[The input]

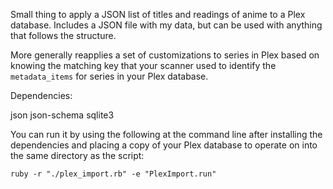Small thing to apply a JSON list of titles and readings of anime to a
Plex database. Includes a JSON file with my data, but can be used with
anything that follows the structure.

More generally reapplies a set of customizations to series in Plex based
on knowing the matching key that your scanner used to identify the
`metadata_items` for series in your Plex database.

Dependencies:

json
json-schema
sqlite3

You can run it by using the following at the command line after
installing the dependencies and placing a copy of your Plex database to
operate on into the same directory as the script:

`ruby -r "./plex_import.rb" -e "PlexImport.run"`
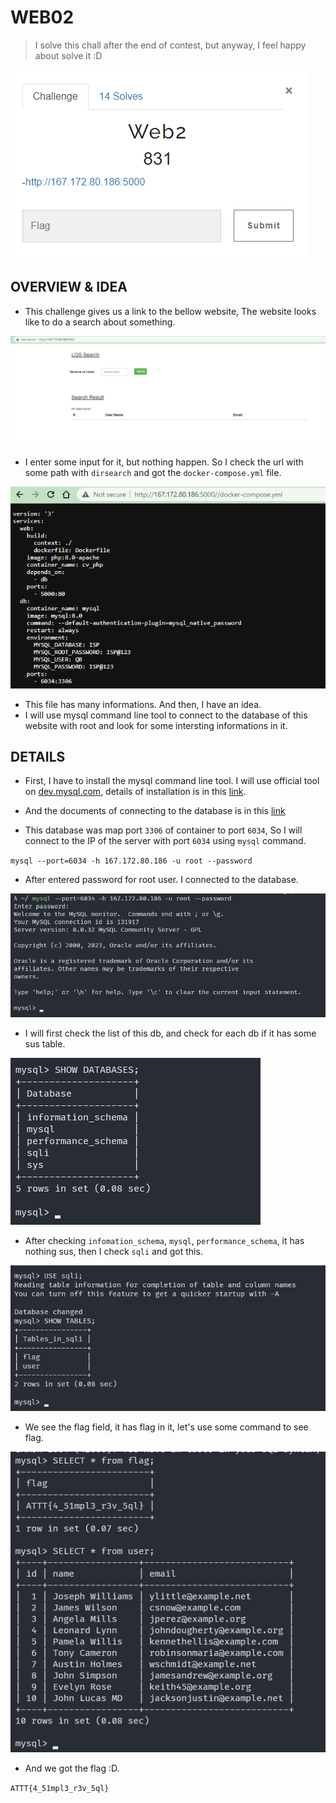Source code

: # WEB02

> I solve this chall after the end of contest, but anyway, I feel happy about solve it :D

![img](./assets/chall_info.png)

## OVERVIEW & IDEA

- This challenge gives us a link to the bellow website, The website looks like to do a search about something.

![img](./assets/website.png)

- I enter some input for it, but nothing happen. So I check the url with some path with `dirsearch` and got the `docker-compose.yml` file.

![img](./assets/docker-compose.png)

- This file has many informations. And then, I have an idea.
- I will use mysql command line tool to connect to the database of this website with root and look for some intersting informations in it.

## DETAILS

- First, I have to install the mysql command line tool. I will use official tool on [dev.mysql.com](dev.mysql.com), details of installation is in this [link](https://dev.mysql.com/doc/refman/8.0/en/installing.html).
- And the documents of connecting to the database is in this [link](https://dev.mysql.com/doc/refman/8.0/en/connecting.html)

- This database was map port `3306` of container to port `6034`, So I will connect to the IP of the server with port `6034` using `mysql` command.

`mysql --port=6034 -h 167.172.80.186 -u root --password`

- After entered password for root user. I connected to the database.

![img](./assets/connect.png)

- I will first check the list of this db, and check for each db if it has some sus table.

![img](./assets/show_db.png)

- After checking `infomation_schema`, `mysql`, `performance_schema`, it has nothing sus, then I check `sqli` and got this.

![img](./assets/flag_table.png)

- We see the flag field, it has flag in it, let's use some command to see flag.

![img](./assets/flag.png)

- And we got the flag :D.

`ATTT{4_51mpl3_r3v_5ql}`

[/The input]

Copy out all of the material above word for word, leaving out the pictures.

● **Written response**
Small thing to apply a JSON list of titles and readings of anime to a
Plex database. Includes a JSON file with my data, but can be used with
anything that follows the structure.

More generally reapplies a set of customizations to series in Plex based
on knowing the matching key that your scanner used to identify the
`metadata_items` for series in your Plex database.

Dependencies:

json
json-schema
sqlite3

You can run it by using the following at the command line after
installing the dependencies and placing a copy of your Plex database to
operate on into the same directory as the script:

`ruby -r "./plex_import.rb" -e "PlexImport.run"`
Source code

: # WEB02

> I solve this chall after the end of contest, but anyway, I feel happy about solve it :D

![img](./assets/chall_info.png)

## OVERVIEW & IDEA

- This challenge gives us a link to the bellow website, The website looks like to do a search about something.

![img](./assets/website.png)

- I enter some input for it, but nothing happen. So I check the url with some path with `dirsearch` and got the `docker-compose.yml` file.

![img](./assets/docker-compose.png)

- This file has many informations. And then, I have an idea.
- I will use mysql command line tool to connect to the database of this website with root and look for some intersting informations in it.

## DETAILS

- First, I have to install the mysql command line tool. I will use official tool on [dev.mysql.com](dev.mysql.com), details of installation is in this [link](https://dev.mysql.com/doc/refman/8.0/en/installing.html).
- And the documents of connecting to the database is in this [link](https://dev.mysql.com/doc/refman/8.0/en/connecting.html)

- This database was map port `3306` of container to port `6034`, So I will connect to the IP of the server with port `6034` using `mysql` command.

`mysql --port=6034 -h 167.172.80.186 -u root --password`

- After entered password for root user. I connected to the database.

![img](./assets/connect.png)

- I will first check the list of this db, and check for each db if it has some sus table.

![img](./assets/show_db.png)

- After checking `infomation_schema`, `mysql`, `performance_schema`, it has nothing sus, then I check `sqli` and got this.

![img](./assets/flag_table.png)

- We see the flag field, it has flag in it, let's use some command to see flag.

![img](./assets/flag.png)

- And we got the flag :D.

`ATTT{4_51mpl3_r3v_5ql}`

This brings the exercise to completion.